Rob-Bert wrote:Imagine having to constantly press the trigger every time you wanted to roll.
I know, doing a motion equivalent to clenching your fist in order to curl up would be so awkward and unintuitive! Holding X with your thumb and making weird jerking motions to tap A at the same time makes a lot more sense.
If it aint broken, dont fix it. The Genesis Sonic games worked fine, yes, even 3D blast and spinball, why add new useless moves like in Rush and Rush adventure?.
Rob-Bert wrote:Imagine having to constantly press the trigger every time you wanted to roll.
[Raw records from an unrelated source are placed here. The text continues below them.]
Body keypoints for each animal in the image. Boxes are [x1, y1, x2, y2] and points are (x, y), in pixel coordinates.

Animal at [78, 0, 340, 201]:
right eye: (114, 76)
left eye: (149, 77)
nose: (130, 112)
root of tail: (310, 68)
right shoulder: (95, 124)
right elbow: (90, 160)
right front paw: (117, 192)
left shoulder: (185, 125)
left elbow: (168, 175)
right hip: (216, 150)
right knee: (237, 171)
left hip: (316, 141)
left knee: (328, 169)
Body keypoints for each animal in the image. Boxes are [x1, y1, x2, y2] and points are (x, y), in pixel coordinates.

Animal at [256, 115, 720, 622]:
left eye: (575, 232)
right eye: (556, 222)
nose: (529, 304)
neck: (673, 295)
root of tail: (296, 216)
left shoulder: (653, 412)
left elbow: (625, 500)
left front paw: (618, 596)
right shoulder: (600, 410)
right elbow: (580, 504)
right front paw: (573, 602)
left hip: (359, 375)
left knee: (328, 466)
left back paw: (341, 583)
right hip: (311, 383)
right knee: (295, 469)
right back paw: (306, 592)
I know, doing a motion equivalent to clenching your fist in order to curl up would be so awkward and unintuitive! Holding X with your thumb and making weird jerking motions to tap A at the same time makes a lot more sense.
About as much sense as making tapping A while holding Down.
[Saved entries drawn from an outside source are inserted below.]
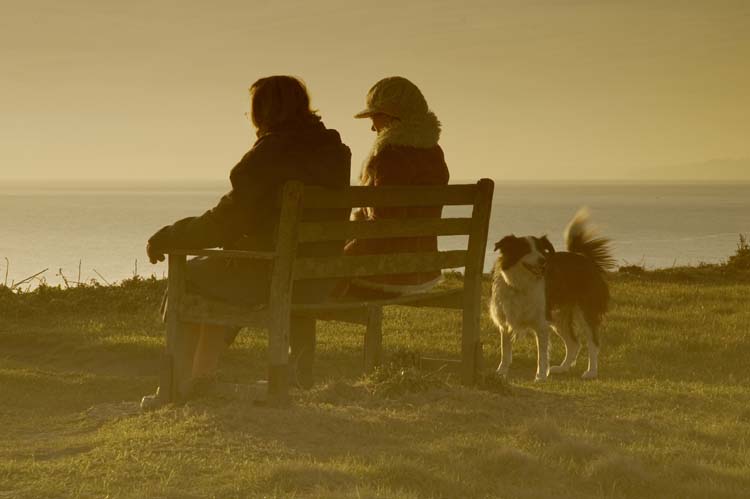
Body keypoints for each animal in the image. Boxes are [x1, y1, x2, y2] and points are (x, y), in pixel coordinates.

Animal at [494, 209, 616, 380]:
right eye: (525, 250)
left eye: (541, 250)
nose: (543, 261)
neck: (522, 283)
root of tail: (585, 258)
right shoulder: (506, 320)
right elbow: (505, 351)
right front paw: (501, 372)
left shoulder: (541, 323)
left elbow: (542, 354)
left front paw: (540, 376)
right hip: (559, 316)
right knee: (574, 343)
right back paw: (562, 368)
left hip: (585, 311)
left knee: (593, 342)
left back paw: (591, 372)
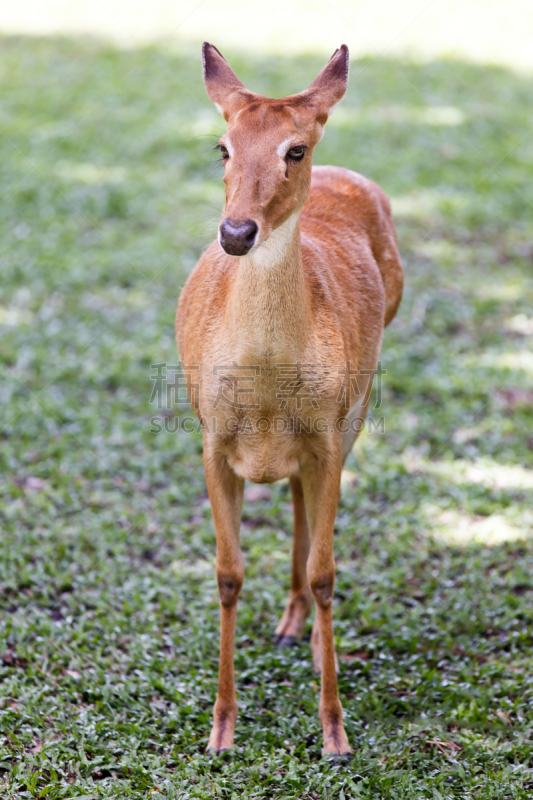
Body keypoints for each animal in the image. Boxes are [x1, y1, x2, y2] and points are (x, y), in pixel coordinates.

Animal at [176, 42, 404, 756]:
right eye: (222, 147)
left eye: (294, 149)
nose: (237, 232)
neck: (268, 392)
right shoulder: (211, 438)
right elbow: (227, 573)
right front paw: (221, 728)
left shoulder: (329, 435)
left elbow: (329, 571)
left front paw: (335, 732)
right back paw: (287, 623)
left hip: (358, 405)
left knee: (307, 509)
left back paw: (298, 628)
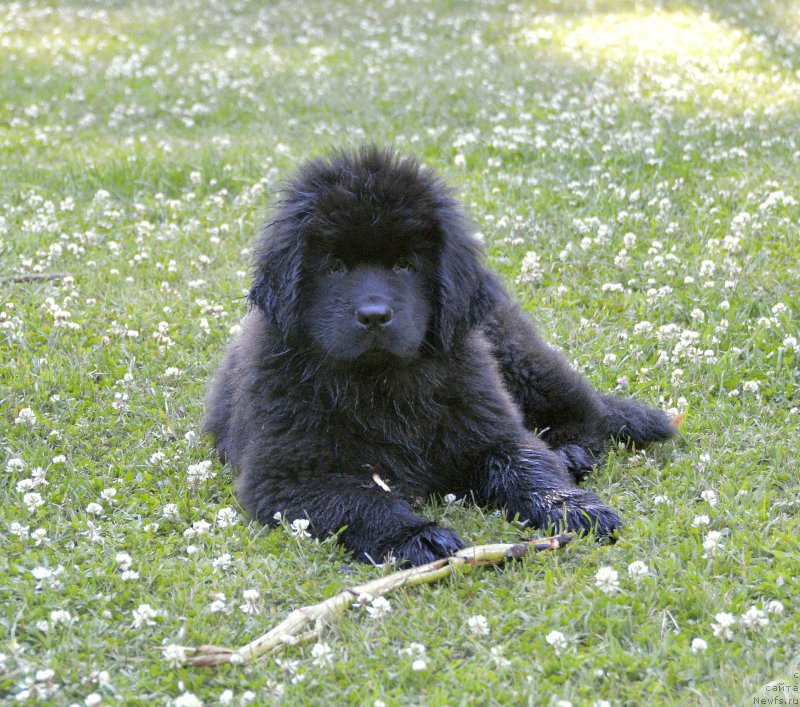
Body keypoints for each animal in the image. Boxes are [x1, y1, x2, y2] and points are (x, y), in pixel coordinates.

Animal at [206, 147, 676, 568]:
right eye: (334, 267)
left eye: (405, 265)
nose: (374, 316)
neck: (381, 383)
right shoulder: (288, 475)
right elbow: (359, 501)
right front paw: (417, 537)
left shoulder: (492, 425)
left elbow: (526, 464)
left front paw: (571, 507)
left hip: (520, 358)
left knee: (589, 412)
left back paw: (572, 452)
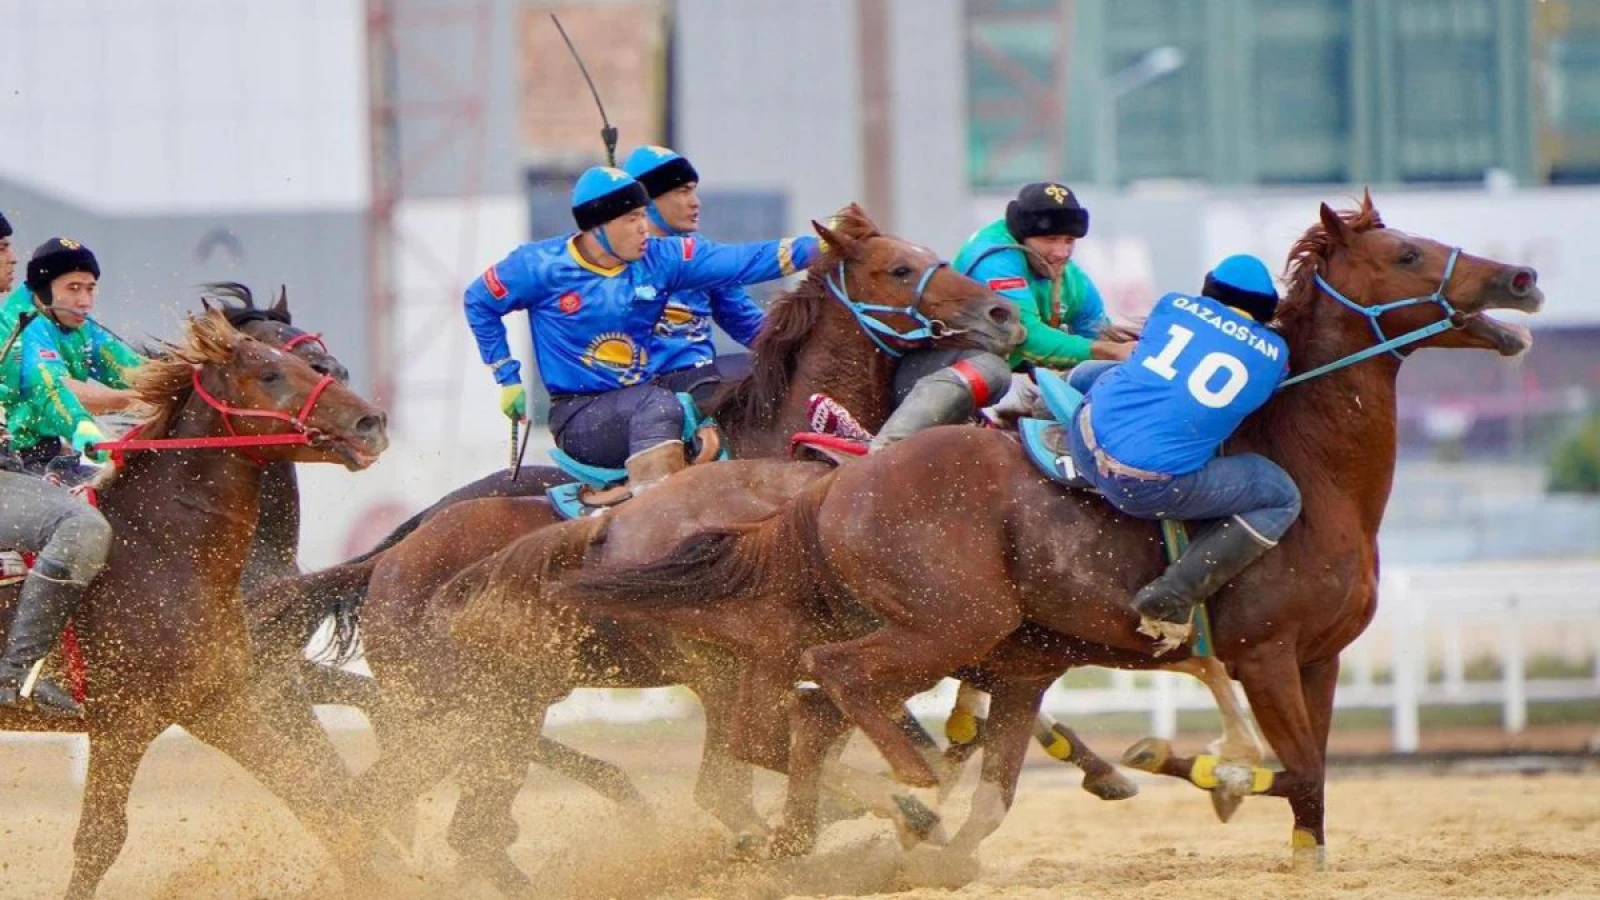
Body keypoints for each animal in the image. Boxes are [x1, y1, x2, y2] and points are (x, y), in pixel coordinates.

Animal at [0, 310, 387, 896]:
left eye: (319, 365)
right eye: (272, 373)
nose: (372, 421)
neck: (159, 549)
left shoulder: (219, 703)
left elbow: (320, 796)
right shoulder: (124, 721)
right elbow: (99, 840)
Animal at [556, 190, 1542, 871]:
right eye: (1408, 252)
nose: (1522, 277)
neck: (1305, 463)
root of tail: (839, 485)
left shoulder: (1316, 659)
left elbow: (1314, 789)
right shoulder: (1262, 655)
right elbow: (1294, 770)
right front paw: (1196, 767)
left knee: (798, 732)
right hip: (932, 626)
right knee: (826, 694)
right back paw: (906, 791)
Rob-Bert wrote:Imagine having to constantly press the trigger every time you wanted to roll.
I know, doing a motion equivalent to clenching your fist in order to curl up would be so awkward and unintuitive! Holding X with your thumb and making weird jerking motions to tap A at the same time makes a lot more sense.
About as much sense as making tapping A while holding Down.
Which doesn't require the same thumb to execute. Have you even tried this method of yours you're so vigorously defending?
A few of the earlier ones basically force you to, annoyingly. There are exceptions, of course (I know Goldeneye lets me use Z to fire, the C-buttons to move, etc), but if it was a port of Doom or a game similar to it, usually you'd be usin' them triggers to strafe instead.
...and honestly, holding a trigger to duck in a third-person game does feel a bit more natural than holding two face buttons next to each other, but the two face button method isn't as bad as some people are making it out to be, either.
Ideally, a 3D Sonic game would only require a total of two control buttons: jump and crouch/spin, so let's just imagine that in an ideal world where this would actually happen, Sonic Team would also allow us to map these two buttons to whatever we want and quit arguing over such triviality.